We paused halfway through the movie to give the kids their ice cream/cookies, and just as they were about to start eating, the power went out. I really need to start bringing my flashlight with me to work. All was well, as the kids really loved their surprise and Katie had enough battery life on her laptop to be able to finish the movie.
It must have really been my time of the month, because during that night’s prayer/singing session, I had a major minor emotional breakdown over the prayers directed at me and Katie. Maybe I felt safe because the power outage blocked my gradually-deteriorating facial composure, or maybe it was because for the first time I felt that the kids really meant what they were saying to us.

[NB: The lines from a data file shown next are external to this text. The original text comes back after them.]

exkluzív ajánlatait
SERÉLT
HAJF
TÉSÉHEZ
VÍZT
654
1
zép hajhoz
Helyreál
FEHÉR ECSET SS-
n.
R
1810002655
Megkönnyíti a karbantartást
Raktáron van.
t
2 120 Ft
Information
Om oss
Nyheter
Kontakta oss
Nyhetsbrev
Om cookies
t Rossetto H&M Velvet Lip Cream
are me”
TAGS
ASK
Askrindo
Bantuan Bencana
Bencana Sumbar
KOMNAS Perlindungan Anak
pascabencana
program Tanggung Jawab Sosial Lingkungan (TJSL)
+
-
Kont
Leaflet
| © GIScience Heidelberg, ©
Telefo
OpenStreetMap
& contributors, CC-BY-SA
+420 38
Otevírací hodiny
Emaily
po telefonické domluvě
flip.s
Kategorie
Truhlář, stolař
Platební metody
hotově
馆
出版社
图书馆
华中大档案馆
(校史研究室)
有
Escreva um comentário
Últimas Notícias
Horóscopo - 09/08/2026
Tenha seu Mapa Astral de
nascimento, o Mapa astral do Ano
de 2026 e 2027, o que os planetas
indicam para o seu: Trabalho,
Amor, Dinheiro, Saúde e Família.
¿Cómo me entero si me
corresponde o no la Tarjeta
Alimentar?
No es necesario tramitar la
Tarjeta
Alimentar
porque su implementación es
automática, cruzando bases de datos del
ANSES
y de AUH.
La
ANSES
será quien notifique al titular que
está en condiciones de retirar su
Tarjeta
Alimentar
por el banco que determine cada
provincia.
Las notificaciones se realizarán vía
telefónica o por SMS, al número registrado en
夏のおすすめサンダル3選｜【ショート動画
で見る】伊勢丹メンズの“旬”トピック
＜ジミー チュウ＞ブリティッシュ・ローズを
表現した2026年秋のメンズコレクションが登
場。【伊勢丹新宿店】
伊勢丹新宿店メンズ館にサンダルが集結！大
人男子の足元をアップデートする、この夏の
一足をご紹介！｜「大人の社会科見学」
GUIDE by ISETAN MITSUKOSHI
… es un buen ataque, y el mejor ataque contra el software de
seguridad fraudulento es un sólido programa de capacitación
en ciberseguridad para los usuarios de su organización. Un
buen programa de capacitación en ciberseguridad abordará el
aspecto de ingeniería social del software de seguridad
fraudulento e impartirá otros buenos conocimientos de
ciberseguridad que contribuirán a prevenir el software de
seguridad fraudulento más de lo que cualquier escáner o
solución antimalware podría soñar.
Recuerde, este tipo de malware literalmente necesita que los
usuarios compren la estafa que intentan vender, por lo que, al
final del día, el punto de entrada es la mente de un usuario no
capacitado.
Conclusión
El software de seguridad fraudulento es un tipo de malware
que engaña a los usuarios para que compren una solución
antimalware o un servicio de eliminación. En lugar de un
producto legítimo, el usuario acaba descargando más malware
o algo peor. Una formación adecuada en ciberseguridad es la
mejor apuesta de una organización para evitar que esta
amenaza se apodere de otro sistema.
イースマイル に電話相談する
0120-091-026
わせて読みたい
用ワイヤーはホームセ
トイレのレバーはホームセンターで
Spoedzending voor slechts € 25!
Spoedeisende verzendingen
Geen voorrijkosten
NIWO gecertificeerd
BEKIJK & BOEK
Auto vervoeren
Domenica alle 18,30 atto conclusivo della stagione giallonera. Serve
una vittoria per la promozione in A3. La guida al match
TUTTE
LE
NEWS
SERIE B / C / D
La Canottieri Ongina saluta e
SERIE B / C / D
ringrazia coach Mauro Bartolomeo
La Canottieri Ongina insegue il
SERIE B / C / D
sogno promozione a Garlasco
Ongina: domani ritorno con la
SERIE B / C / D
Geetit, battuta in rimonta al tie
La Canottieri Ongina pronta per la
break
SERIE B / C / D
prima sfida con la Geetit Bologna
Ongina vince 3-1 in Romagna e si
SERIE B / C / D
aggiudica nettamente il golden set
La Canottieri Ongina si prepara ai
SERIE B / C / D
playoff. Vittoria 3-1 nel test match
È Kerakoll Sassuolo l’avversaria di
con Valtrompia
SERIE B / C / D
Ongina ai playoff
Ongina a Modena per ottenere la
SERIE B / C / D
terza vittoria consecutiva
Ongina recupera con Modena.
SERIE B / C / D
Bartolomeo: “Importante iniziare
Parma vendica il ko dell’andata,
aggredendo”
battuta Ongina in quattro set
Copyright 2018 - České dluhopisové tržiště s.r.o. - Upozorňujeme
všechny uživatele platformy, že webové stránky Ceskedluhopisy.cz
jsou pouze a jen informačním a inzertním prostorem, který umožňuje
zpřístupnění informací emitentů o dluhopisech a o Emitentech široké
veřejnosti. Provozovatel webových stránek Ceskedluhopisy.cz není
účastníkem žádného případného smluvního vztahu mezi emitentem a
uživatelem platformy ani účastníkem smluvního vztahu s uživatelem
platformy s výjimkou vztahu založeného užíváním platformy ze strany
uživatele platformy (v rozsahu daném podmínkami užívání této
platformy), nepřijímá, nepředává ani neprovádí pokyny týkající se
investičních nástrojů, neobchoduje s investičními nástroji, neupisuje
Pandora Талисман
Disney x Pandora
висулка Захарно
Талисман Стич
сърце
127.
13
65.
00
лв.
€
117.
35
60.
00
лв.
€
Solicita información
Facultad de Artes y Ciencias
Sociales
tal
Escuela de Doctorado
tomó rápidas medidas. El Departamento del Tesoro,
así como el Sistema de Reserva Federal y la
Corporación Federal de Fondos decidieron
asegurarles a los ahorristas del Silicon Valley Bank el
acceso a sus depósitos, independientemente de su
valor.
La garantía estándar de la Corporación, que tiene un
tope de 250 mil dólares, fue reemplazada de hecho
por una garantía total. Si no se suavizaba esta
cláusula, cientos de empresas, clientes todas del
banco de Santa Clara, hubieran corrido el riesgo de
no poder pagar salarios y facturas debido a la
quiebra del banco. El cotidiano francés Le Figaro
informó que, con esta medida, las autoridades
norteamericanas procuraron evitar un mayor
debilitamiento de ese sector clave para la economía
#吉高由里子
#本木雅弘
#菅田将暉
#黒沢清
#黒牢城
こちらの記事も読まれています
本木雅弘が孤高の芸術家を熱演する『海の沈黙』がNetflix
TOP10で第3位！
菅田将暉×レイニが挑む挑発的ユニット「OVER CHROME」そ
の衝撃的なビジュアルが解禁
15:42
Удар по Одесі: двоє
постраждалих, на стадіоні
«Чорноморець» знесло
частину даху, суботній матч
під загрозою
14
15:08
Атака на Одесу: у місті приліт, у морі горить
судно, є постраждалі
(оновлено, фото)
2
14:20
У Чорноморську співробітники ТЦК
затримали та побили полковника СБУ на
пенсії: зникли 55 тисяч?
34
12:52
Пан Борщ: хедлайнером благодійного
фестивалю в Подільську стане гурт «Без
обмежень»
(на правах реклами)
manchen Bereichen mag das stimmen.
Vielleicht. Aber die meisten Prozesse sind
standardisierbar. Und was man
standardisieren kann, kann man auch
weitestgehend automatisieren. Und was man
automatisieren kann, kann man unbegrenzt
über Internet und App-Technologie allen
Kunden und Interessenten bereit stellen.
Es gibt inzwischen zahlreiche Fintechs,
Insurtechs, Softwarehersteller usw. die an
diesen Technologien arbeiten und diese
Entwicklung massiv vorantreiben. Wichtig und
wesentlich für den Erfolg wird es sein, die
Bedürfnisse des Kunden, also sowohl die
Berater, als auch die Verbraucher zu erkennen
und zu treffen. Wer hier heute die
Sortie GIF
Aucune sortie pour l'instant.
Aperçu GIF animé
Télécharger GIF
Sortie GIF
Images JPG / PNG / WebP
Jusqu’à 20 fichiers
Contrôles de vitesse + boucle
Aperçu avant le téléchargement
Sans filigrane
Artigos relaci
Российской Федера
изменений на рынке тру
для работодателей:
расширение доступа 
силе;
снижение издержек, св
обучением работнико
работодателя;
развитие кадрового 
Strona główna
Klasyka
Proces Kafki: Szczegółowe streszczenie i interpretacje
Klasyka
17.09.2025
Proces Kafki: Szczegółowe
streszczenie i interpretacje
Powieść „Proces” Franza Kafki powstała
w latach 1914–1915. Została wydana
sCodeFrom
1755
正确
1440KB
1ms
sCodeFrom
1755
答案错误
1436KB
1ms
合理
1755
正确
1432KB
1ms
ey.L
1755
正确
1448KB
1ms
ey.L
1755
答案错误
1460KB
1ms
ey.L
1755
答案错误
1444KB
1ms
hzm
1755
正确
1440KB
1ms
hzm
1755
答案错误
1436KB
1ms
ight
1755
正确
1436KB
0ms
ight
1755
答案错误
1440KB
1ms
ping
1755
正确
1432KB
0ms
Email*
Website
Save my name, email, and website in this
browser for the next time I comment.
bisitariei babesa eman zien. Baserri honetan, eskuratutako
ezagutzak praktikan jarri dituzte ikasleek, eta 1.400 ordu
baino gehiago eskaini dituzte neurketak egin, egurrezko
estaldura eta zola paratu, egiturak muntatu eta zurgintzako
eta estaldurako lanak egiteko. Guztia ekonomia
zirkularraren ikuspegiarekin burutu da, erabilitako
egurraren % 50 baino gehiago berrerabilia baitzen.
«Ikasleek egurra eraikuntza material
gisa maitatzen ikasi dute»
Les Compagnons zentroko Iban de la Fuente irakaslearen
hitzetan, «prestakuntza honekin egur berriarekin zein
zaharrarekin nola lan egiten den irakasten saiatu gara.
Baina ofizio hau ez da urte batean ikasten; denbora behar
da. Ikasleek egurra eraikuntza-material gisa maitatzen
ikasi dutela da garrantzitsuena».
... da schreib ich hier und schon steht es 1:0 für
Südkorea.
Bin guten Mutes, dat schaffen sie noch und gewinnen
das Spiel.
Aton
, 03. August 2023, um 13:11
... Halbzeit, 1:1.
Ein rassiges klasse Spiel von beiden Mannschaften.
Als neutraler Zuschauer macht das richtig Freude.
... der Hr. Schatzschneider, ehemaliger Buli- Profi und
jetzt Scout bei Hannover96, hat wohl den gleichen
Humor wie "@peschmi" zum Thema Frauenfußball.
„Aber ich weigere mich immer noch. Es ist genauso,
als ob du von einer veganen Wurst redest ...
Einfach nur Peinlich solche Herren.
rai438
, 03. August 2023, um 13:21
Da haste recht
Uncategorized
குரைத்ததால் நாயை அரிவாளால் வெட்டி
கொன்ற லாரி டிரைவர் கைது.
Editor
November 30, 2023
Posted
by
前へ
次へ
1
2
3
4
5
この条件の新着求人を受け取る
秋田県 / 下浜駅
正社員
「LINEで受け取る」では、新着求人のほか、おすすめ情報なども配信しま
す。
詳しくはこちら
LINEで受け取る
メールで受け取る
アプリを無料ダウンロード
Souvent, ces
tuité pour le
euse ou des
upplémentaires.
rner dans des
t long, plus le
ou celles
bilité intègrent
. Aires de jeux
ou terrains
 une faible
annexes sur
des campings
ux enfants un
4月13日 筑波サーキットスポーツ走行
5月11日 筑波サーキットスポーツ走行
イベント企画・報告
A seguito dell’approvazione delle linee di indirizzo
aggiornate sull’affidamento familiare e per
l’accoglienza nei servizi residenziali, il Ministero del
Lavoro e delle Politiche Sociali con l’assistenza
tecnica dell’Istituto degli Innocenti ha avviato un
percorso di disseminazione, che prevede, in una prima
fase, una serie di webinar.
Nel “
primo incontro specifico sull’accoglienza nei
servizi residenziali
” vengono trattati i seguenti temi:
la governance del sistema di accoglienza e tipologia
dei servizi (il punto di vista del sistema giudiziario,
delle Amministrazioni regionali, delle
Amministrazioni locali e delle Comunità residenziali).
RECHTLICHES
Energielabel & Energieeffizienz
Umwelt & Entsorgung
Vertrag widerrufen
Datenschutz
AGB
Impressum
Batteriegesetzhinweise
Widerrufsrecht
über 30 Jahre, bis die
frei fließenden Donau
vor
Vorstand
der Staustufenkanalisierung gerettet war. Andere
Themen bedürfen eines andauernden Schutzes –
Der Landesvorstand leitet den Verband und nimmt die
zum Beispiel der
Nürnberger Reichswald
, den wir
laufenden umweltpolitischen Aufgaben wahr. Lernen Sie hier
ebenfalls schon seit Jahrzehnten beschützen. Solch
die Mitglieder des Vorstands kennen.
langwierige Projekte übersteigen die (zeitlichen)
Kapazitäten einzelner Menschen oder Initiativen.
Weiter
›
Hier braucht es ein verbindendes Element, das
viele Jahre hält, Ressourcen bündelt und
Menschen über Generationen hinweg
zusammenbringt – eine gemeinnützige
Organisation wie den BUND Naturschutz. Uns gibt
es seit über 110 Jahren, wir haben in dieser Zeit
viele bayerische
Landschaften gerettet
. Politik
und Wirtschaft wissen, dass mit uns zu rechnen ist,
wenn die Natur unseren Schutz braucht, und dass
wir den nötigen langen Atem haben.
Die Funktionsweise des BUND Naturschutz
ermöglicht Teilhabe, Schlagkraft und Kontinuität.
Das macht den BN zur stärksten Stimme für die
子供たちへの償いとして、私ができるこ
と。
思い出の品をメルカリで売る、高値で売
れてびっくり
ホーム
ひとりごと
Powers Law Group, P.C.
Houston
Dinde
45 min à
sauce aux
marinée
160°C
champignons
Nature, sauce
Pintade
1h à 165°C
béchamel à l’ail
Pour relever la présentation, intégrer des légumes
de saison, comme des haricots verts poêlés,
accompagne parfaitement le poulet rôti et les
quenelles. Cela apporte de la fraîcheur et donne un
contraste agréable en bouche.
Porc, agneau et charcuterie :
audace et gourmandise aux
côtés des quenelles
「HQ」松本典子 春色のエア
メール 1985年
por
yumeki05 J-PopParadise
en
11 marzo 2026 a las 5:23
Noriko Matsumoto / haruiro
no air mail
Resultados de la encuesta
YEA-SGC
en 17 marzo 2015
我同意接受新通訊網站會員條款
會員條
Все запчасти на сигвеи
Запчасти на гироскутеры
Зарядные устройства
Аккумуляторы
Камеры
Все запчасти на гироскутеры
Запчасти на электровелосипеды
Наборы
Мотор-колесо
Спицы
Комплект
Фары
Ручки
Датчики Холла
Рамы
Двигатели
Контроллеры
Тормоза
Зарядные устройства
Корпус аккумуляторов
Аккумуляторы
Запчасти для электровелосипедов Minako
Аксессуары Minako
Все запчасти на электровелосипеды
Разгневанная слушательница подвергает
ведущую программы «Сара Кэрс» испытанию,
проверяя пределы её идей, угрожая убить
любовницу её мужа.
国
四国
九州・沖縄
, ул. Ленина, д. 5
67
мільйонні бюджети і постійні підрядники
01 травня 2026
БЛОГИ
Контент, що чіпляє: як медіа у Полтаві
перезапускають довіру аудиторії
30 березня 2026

I think in the beginning I felt that they said all those wonderful things to me because they felt required to, but as each one gave me a hug that night, it was just…beautiful. God. My shit is such a mess, isn’t it?
After a long week, in a desperate attempt to recreate a sense of normalcy that has been lacking in my work routine, I spent Saturday relaxing and reading for class at the coffee house/Chinese restaurant I go to during orphanage naptime. The iced latte was shockingly amazing, and all that was missing was some smooth jazz playing to make me feel like I was back at Starbucks crying over whatever Hell I had to read while shoving Marble Poundcake down my throat. Afterwards I wandered pathetically around a supermarket, staring dejectedly at $10.00 cheese and $9.00 chocolate bars. I walked away with Peach/Passion Fruit juice, which is about as amazing as it sounds.
I have a feeling many some of you think there’s something wrong with me because I spend more time with kids than people my age. If you’re interested in reading about healthy, college friendships that exist in my program here, I recommend this blog by an adversary friend. He’s possibly the sassiest person in existence. He was kind enough to advertise my blog on his while commenting on how grossly sweaty I am. He’s a charmer, that Anil.
Instead of leaving you all with a song, I’ll leave with my favorite passage from John Steinbeck’s East of Eden, when characters are discussing different translations in the story of Cain and Abel. It amazed me three years ago when I read it for the first time, and it amazed me just as much today:
“The American Standard translation orders men to triumph over sin, and you can call sin ignorance. The King James translation makes a promise in ‘Though shalt,’ meaning that men will surely triumph over sin. But the Hebrew word, the word timshel—‘Thou mayest’—that gives a choice. It might be the most important word in the world. That says the way is open. That throws it right back on the man. For if ‘Thou mayest’—it is also true that ‘Thou mayest not.’”
And later:
“I have no bent towards the gods. But I have a new love for that glittering instrument, the human soul. It is a lovely and unique thing in the universe. It is always attacked and never destroyed—because ‘Thou mayest.’”
Pretty beautiful stuff, no?
Alright. Fine. I’ll give some music, ’cause I know how much you want some. Mumford & Sons released their new album this week, and every song is perfect. I like to think of them as the male/British Dixie Chicks in terms of talent, harmonies, and overall beauty. Seriously. Just buy the album immediately.